There are several pressing questions which need to be addressed here and which have a bearing on the ethics of the approval of this drug. What new evidence has been accumulated between the previous FDA rejection and this approval? Should the FDA have looked specifically at the pre-marketing and condition branding that took place? Relatedly, how ought the seemingly artificially-created pressure from interest groups have been taken into account in the approvals process? These are questions which are important not just in the case of HSDD, but all drug approvals.

Evidence in law and policy

The utility and importance of evidence can also be seen in Cate et al's article. The authors investigated the frequency of the deliberate ending of neonatal life in the Netherlands since the introduction of two measures in 2007. The first of these is routine ultrasound examinations for pregnant women at around 20 weeks. The second is making legally permissible the deliberate ending of the life of a neonate in some cases.

Cate and colleagues conducted a questionnaire amongst physicians who had reported non-sudden neonatal deaths during a 4 month period in 2010. This was compared to previous questionnaires which had been carried out pre-2007. They found that although the percentage of neonatal deaths due to withdrawing or withholding life-sustaining treatment remained relatively stable, there was a decrease in those deaths due to the explicit ‘administration of drugs intended to hasten death’ (see page 795). This is a decrease from 8% in pre-2007 years to 1% in 2010. One posited reason for this decrease is the routine 20 week ultrasound scan. The scan means that more foetuses with neural tube defects and chromosomal abnormalities are being identified and terminations of these have increased. The key decision-making point has moved to pregnancy and those who elect not to have a termination are ‘less likely to ask for deliberate ending of life’ once the baby is born (see page 797). It is also possible that the absolute numbers of babies born with such abnormalities who would require life-sustaining treatment has decreased.

While it would be useful to have a larger data sample from 2010 and other post-2007 years in order to do a more wide-ranging analysis, this data is nonetheless significant for the debate about neonatal end-of-life care.
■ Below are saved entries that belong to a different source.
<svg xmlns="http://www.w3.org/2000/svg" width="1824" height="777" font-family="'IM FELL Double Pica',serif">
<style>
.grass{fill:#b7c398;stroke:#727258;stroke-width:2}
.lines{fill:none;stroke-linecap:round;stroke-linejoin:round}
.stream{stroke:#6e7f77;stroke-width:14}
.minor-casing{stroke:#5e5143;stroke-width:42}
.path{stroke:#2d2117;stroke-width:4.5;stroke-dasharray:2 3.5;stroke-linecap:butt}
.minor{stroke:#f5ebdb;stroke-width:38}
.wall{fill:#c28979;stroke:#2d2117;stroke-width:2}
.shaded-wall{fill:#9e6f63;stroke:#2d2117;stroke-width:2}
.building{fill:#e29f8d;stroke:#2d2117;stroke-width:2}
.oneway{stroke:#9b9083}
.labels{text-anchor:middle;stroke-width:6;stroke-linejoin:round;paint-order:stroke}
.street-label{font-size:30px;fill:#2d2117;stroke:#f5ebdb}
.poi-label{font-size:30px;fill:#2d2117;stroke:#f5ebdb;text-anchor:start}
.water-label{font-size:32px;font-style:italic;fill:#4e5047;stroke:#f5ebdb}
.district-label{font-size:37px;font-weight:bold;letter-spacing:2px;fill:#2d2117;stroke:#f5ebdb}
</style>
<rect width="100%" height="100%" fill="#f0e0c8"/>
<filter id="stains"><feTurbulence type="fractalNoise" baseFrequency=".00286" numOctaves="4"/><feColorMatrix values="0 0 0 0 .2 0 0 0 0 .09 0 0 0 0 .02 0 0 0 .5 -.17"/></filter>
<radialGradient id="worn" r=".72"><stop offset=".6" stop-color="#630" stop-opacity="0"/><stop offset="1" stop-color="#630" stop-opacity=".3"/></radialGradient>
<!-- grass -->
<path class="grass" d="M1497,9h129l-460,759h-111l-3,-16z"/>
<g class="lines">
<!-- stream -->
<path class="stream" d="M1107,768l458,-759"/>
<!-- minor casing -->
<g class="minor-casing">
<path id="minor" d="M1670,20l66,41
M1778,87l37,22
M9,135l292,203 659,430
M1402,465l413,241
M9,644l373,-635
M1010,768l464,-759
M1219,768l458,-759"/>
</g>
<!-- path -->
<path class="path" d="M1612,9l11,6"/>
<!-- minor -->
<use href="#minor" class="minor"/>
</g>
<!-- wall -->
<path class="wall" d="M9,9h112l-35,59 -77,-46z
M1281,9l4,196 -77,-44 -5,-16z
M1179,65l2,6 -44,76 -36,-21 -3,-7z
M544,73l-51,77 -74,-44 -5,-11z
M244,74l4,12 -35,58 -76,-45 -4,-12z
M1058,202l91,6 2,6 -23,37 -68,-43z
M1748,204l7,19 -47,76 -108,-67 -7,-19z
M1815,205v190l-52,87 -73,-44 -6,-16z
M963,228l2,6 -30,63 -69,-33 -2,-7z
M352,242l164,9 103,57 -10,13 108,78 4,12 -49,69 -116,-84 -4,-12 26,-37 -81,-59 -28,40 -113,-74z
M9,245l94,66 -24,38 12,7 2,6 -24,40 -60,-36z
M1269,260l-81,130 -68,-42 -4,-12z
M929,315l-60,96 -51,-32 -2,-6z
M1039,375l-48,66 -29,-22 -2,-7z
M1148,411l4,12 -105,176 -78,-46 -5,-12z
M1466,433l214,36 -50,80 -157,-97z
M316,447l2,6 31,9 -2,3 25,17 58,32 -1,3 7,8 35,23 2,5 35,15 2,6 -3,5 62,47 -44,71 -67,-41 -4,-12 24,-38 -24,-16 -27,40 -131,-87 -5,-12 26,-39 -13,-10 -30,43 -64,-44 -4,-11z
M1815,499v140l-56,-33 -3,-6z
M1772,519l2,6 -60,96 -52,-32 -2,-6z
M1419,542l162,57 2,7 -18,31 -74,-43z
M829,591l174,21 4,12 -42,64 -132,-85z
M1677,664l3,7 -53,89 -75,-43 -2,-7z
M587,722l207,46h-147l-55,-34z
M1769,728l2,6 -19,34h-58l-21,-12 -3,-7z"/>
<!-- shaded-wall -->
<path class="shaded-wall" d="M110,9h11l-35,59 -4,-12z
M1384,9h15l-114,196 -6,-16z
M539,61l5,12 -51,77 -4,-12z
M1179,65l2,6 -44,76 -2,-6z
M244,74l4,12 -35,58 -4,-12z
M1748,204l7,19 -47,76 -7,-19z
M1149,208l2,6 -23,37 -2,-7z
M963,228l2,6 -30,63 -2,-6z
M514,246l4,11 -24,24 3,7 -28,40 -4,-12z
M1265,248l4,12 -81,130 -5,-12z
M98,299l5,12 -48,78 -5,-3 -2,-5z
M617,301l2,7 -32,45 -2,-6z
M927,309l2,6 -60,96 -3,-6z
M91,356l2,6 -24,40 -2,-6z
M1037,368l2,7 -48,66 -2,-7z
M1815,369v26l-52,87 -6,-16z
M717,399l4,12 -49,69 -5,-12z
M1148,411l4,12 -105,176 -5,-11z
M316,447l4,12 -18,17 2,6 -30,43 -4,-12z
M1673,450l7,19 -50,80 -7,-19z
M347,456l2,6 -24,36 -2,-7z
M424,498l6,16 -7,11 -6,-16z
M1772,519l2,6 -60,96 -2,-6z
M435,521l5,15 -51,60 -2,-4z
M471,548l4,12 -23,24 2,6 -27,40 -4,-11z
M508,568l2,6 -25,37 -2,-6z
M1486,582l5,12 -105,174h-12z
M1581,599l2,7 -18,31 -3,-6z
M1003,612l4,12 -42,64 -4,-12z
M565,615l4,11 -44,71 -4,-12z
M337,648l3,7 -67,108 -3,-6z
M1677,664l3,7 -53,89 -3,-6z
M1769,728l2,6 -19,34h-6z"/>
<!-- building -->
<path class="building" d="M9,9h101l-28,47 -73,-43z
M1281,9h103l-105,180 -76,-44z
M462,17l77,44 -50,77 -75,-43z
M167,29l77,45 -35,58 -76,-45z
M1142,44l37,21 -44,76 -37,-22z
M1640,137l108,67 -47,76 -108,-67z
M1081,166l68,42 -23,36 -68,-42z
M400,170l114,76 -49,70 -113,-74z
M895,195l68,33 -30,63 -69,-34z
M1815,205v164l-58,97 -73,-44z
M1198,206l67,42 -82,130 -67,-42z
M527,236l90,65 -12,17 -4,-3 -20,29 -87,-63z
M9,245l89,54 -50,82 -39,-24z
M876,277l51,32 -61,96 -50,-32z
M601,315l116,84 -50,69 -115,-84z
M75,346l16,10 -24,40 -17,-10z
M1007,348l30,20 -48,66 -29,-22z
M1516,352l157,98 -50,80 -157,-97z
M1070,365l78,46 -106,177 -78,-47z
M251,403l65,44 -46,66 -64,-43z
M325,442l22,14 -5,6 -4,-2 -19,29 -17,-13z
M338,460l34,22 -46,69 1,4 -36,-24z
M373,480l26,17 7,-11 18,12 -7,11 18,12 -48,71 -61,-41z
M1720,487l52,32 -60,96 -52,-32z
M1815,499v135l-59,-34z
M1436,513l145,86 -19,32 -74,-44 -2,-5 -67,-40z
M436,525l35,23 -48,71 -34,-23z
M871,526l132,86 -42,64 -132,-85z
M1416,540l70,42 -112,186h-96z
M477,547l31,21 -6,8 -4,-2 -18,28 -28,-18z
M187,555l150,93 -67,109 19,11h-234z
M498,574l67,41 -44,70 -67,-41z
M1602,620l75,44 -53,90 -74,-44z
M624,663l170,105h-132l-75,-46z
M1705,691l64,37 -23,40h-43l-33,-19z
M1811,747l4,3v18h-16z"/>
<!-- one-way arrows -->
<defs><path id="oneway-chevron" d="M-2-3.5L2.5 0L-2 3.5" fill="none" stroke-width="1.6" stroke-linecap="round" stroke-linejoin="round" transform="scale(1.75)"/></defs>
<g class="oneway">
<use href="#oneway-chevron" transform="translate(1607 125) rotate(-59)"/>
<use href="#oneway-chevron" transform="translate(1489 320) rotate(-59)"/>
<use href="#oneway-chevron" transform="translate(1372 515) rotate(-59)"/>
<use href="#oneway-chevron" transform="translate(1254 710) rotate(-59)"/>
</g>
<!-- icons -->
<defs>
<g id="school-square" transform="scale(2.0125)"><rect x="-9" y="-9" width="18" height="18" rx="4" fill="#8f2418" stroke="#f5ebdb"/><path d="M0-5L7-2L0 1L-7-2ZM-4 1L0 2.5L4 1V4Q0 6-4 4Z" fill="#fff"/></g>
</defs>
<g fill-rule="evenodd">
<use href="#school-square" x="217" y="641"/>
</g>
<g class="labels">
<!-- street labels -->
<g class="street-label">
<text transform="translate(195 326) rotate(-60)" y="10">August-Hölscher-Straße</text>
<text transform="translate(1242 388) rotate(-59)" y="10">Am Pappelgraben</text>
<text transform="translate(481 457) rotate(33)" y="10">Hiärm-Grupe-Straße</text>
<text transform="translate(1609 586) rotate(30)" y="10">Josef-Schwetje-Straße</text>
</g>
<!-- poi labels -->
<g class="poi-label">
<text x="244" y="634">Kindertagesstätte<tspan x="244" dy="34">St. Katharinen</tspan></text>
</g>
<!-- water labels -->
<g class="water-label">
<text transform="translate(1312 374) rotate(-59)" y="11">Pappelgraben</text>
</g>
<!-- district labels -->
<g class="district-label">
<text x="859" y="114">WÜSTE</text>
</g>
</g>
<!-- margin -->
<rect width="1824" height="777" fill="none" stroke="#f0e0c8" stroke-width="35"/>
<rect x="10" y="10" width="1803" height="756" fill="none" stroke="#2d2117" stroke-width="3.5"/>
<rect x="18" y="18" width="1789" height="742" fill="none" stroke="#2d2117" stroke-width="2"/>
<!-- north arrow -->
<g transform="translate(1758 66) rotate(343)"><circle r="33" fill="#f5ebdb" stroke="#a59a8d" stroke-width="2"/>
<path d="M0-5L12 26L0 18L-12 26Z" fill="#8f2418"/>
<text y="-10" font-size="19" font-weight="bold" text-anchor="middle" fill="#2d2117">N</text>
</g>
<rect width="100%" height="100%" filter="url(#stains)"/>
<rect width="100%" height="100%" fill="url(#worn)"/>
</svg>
First, if there were worries that the 2007 legal provision would have increased the numbers of deliberate neonatal deaths, then this data indicates that these may have been misplaced. Second, it illustrates that laws and policies do not operate in isolation of each other. In this case the routine ultrasound scan may have negated the later need for physicians to use drugs to deliberate end neonatal lives despite this being legally permissible. Overall, however, medical practice seems to have carried on much the same as before with not much change in end-of-life decisions in general. The floodgate has not opened. There has not been an increase in the proportion of decisions to withdraw or withhold treatment generally, let alone to deliberately hasten death specifically.